## Data supplied:
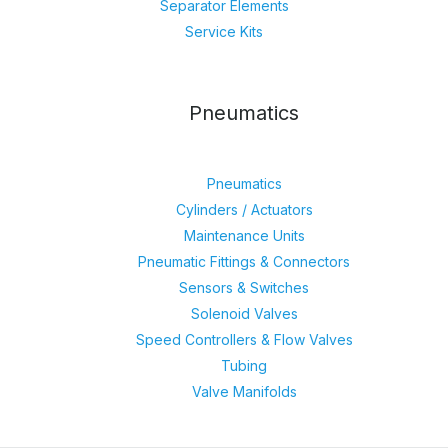
Separator Elements
Service Kits
Pneumatics
Pneumatics
Cylinders / Actuators
Maintenance Units
Pneumatic Fittings & Connectors
Sensors & Switches
Solenoid Valves
Speed Controllers & Flow Valves
Tubing
Valve Manifolds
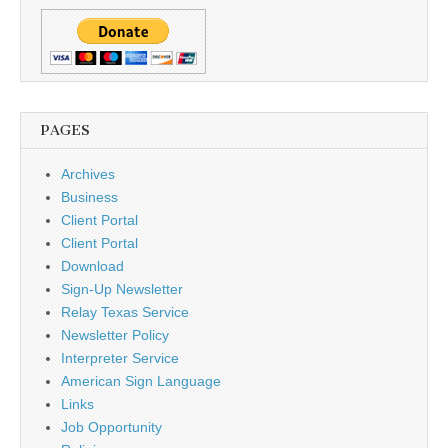
PAGES
Archives
Business
Client Portal
Client Portal
Download
Sign-Up Newsletter
Relay Texas Service
Newsletter Policy
Interpreter Service
American Sign Language
Links
Job Opportunity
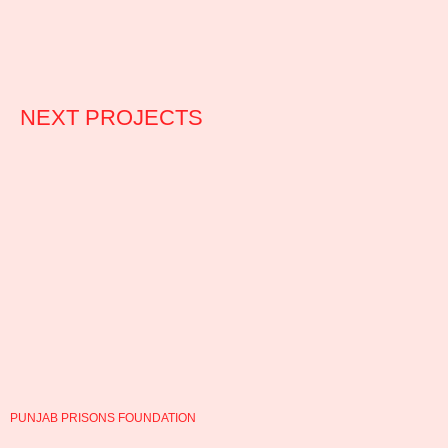
NEXT PROJECTS
PUNJAB PRISONS FOUNDATION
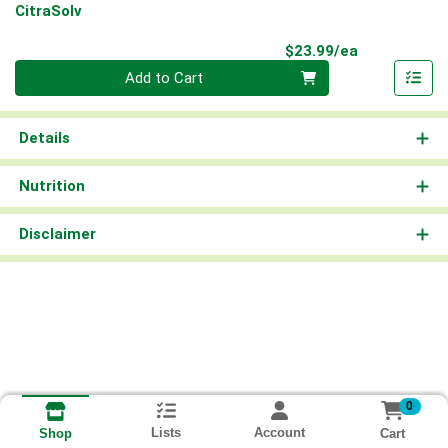
CitraSolv
Product Pri
$23.99/ea
Quantity 0
Add to Cart
Details
Nutrition
Disclaimer
0
Lists
Account
Cart
Shop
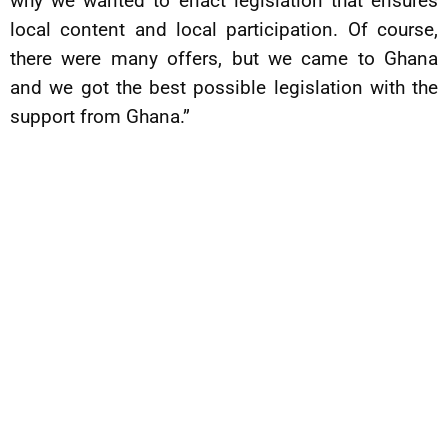
why we wanted to enact legislation that ensures
local content and local participation. Of course,
there were many offers, but we came to Ghana
and we got the best possible legislation with the
support from Ghana.”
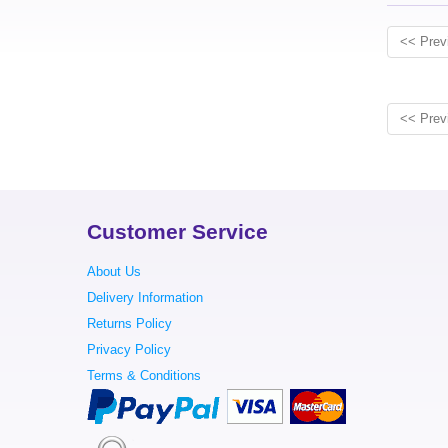
<< Prev
<< Prev
Customer Service
About Us
Delivery Information
Returns Policy
Privacy Policy
Terms & Conditions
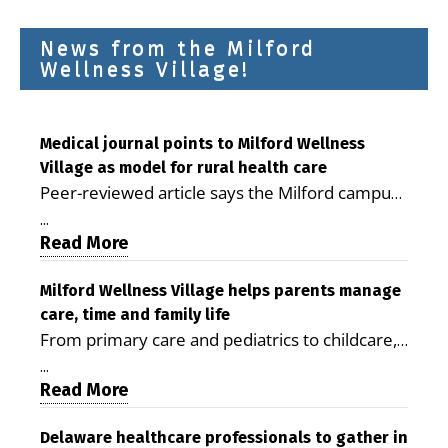
News from the Milford
Wellness Village!
Medical journal points to Milford Wellness
Village as model for rural health care
Peer-reviewed article says the Milford campus
is improving access, supporting seniors and
...
demonstrating the potential to reduce health
Read More
care costs By George D. Rotsch, Editor of
Milford LIVE MILFORD — A new article in the
Milford Wellness Village helps parents manage
care, time and family life
peer-reviewed Delaware Journal of Public
From primary care and pediatrics to childcare,
Health identifies Milford Wellness Village as a
therapy, transportation and pharmacy services,
promising model for delivering coordinated
...
the Milford campus can help families save time,
Read More
health care and social services in rural
reduce stress and receive more coordinated
communities. The article concludes that the
care. By George Rotsch, Editor of Milford LIVE
Delaware healthcare professionals to gather in
Milford campus is helping older adults manage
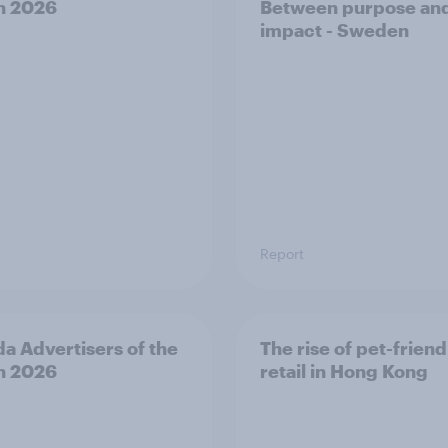
h 2026
Between purpose an
impact - Sweden
Report
a Advertisers of the
The rise of pet-friend
h 2026
retail in Hong Kong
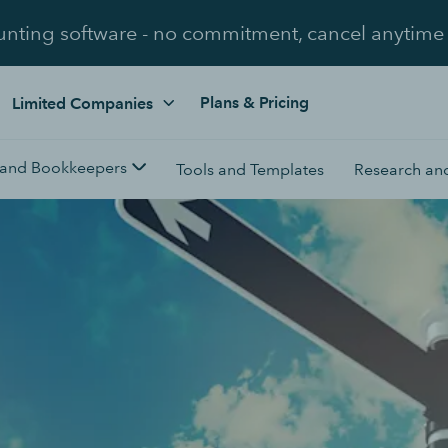
unting software - no commitment, cancel anytime
Plans & Pricing
Limited Companies
 and Bookkeepers
Tools and Templates
Research and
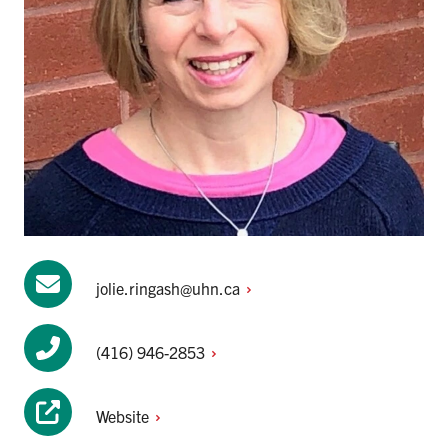
jolie.ringash@uhn.ca
(416)
946-2853
Website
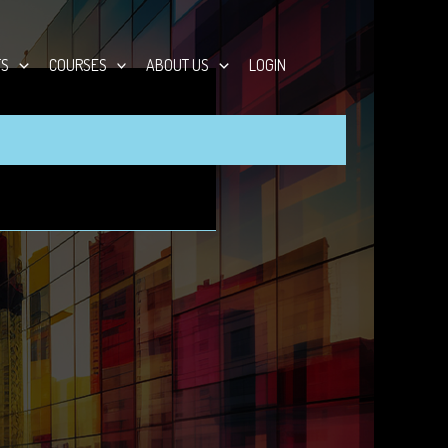
TS
COURSES
ABOUT US
LOGIN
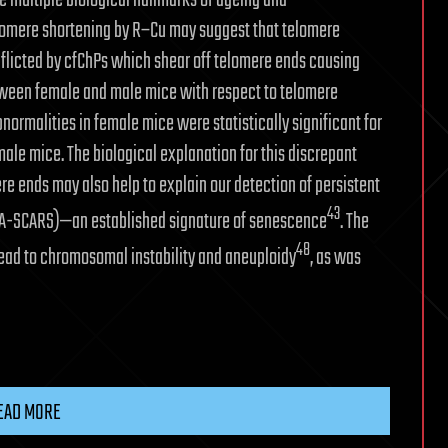
multiple biological hallmarks of ageing and
lomere shortening by R–Cu may suggest that telomere
licted by cfChPs which shear off telomere ends causing
etween female and male mice with respect to telomere
normalities in female mice were statistically significant for
male mice. The biological explanation for this discrepant
e ends may also help to explain our detection of persistent
43
DNA-SCARS)—an established signature of senescence
. The
48
ead to chromosomal instability and aneuploidy
, as was
EAD MORE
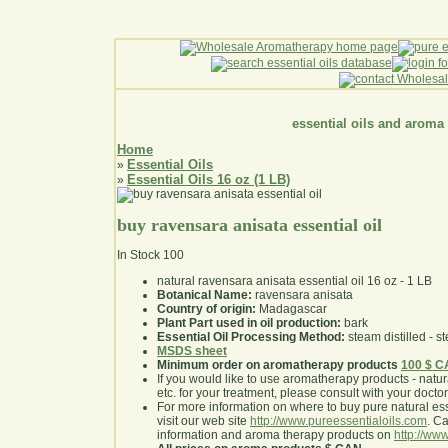
essential oils and aroma
Home
Essential Oils
»
Essential Oils 16 oz (1 LB)
»
buy ravensara anisata essential oil
In Stock
100
natural ravensara anisata essential oil 16 oz - 1 LB
Botanical Name:
ravensara anisata
Country of origin:
Madagascar
Plant Part used in oil production:
bark
Essential Oil Processing Method:
steam distilled - st
MSDS sheet
Minimum order on aromatherapy products
100 $ 
If you would like to use aromatherapy products - natural
etc. for your treatment, please consult with your doctor 
For more information on where to buy pure natural ess
visit our web site
http://www.pureessentialoils.com
. C
information and aroma therapy products on
http://www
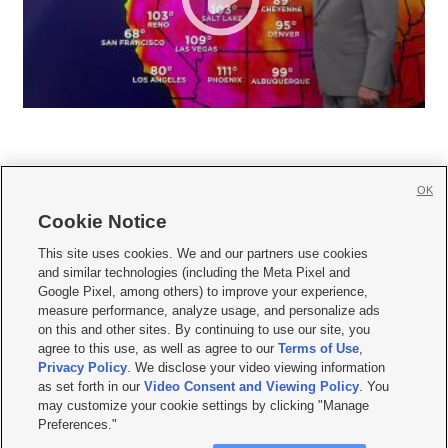
OK
Cookie Notice







This site uses cookies. We and our partners use cookies
and similar technologies (including the Meta Pixel and
Mobile Apps
|
Newsletter
|
Advertise
|
Contact Us
|
Careers with KSL.com
|
Google Pixel, among others) to improve your experience,
measure performance, analyze usage, and personalize ads
Terms of use
|
Privacy Statement
|
Video Consent Viewing Policy
|
DMCA Notice
|
on this and other sites. By continuing to use our site, you
Do Not Sell or Share My Data
|
EEO Public File Report
|
KSL-TV FCC Public File
|
agree to this use, as well as agree to our
Terms of Use
,
KSL FM Radio FCC Public File
|
KSL AM Radio FCC Public File
|
FCC Applications
|
Closed Captioning Assistance
Privacy Policy
. We disclose your video viewing information
as set forth in our
Video Consent and Viewing Policy
. You
© 2026
KSL Media
| KSL Broadcasting Salt Lake City UT | Site hosted & managed
may customize your cookie settings by clicking "Manage
by KSL Media - a Deseret Media Company
Preferences."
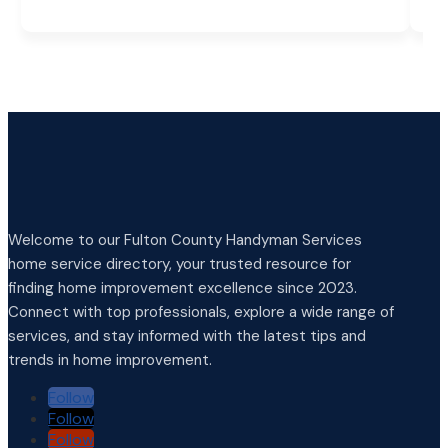
Welcome to our Fulton County Handyman Services
home service directory, your trusted resource for
finding home improvement excellence since 2023.
Connect with top professionals, explore a wide range of
services, and stay informed with the latest tips and
trends in home improvement.
Follow
Follow
Follow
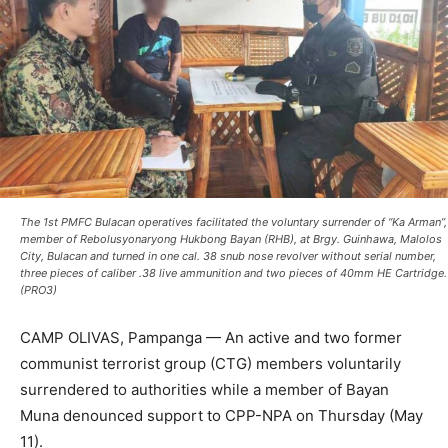
The 1st PMFC Bulacan operatives facilitated the voluntary surrender of “Ka Arman”,
member of Rebolusyonaryong Hukbong Bayan (RHB), at Brgy. Guinhawa, Malolos
City, Bulacan and turned in one cal. 38 snub nose revolver without serial number,
three pieces of caliber .38 live ammunition and two pieces of 40mm HE Cartridge.
(PRO3)
CAMP OLIVAS, Pampanga — An active and two former
communist terrorist group (CTG) members voluntarily
surrendered to authorities while a member of Bayan
Muna denounced support to CPP-NPA on Thursday (May
11).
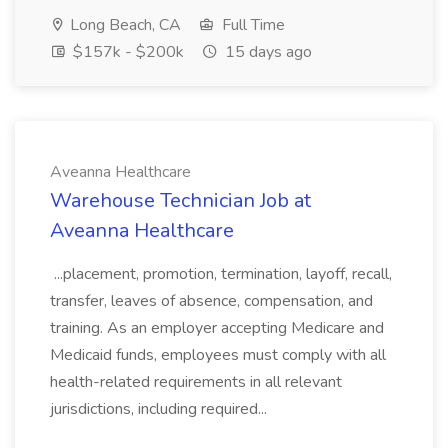
Long Beach, CA
Full Time
$157k - $200k
15 days ago
Aveanna Healthcare
Warehouse Technician Job at
Aveanna Healthcare
...placement, promotion, termination, layoff, recall,
transfer, leaves of absence, compensation, and
training. As an employer accepting Medicare and
Medicaid funds, employees must comply with all
health-related requirements in all relevant
jurisdictions, including required...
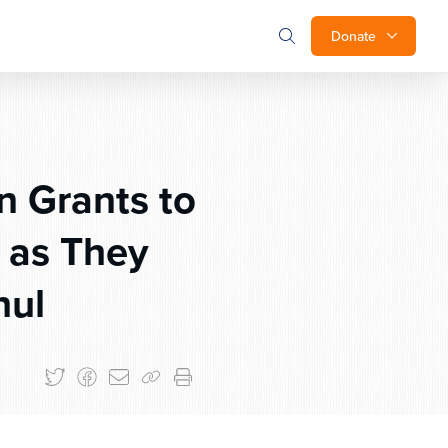
Donate
 Grants to
 as They
hul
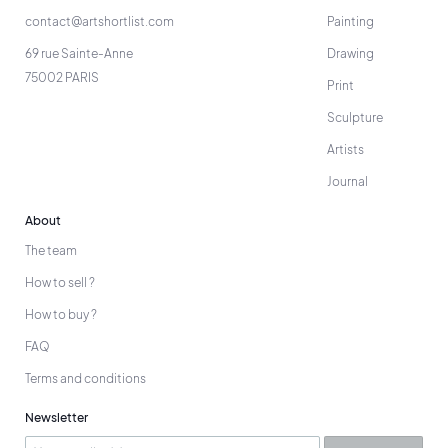
contact@artshortlist.com
Painting
69 rue Sainte-Anne
Drawing
75002 PARIS
Print
Sculpture
Artists
Journal
About
The team
How to sell ?
How to buy ?
FAQ
Terms and conditions
Newsletter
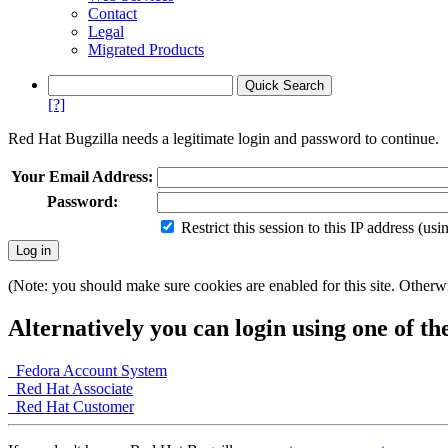
Contact
Legal
Migrated Products
[?]
Red Hat Bugzilla needs a legitimate login and password to continue.
Your Email Address:
Password:
Restrict this session to this IP address (us
(Note: you should make sure cookies are enabled for this site. Otherwis
Alternatively you can login using one of th
Fedora Account System
Red Hat Associate
Red Hat Customer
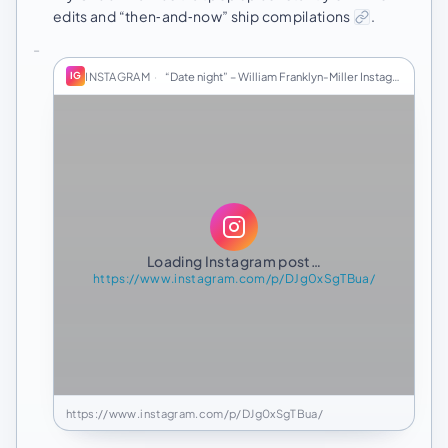
edits and “then‑and‑now” ship compilations
.
INSTAGRAM
·
“Date night” – William Franklyn-Miller Instagram
IG
Loading Instagram post…
https://www.instagram.com/p/DJg0xSgTBua/
https://www.instagram.com/p/DJg0xSgTBua/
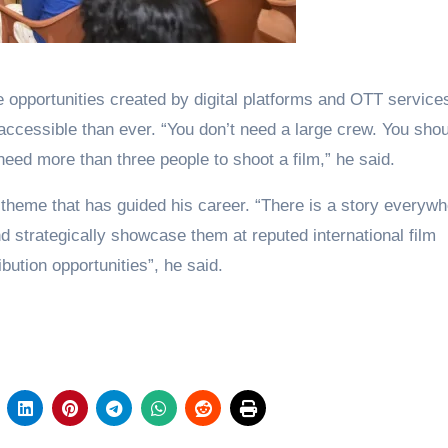
opportunities created by digital platforms and OTT service
ccessible than ever. “You don’t need a large crew. You shou
eed more than three people to shoot a film,” he said.
 theme that has guided his career. “There is a story everywh
 strategically showcase them at reputed international film
ibution opportunities”, he said.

## Work request:
Using the material above, report each line where "Rotsch" occurs.

## Reply to the exercise:
care costs By George D. Rotsch, Editor of
care. By George Rotsch, Editor of Milford LIVE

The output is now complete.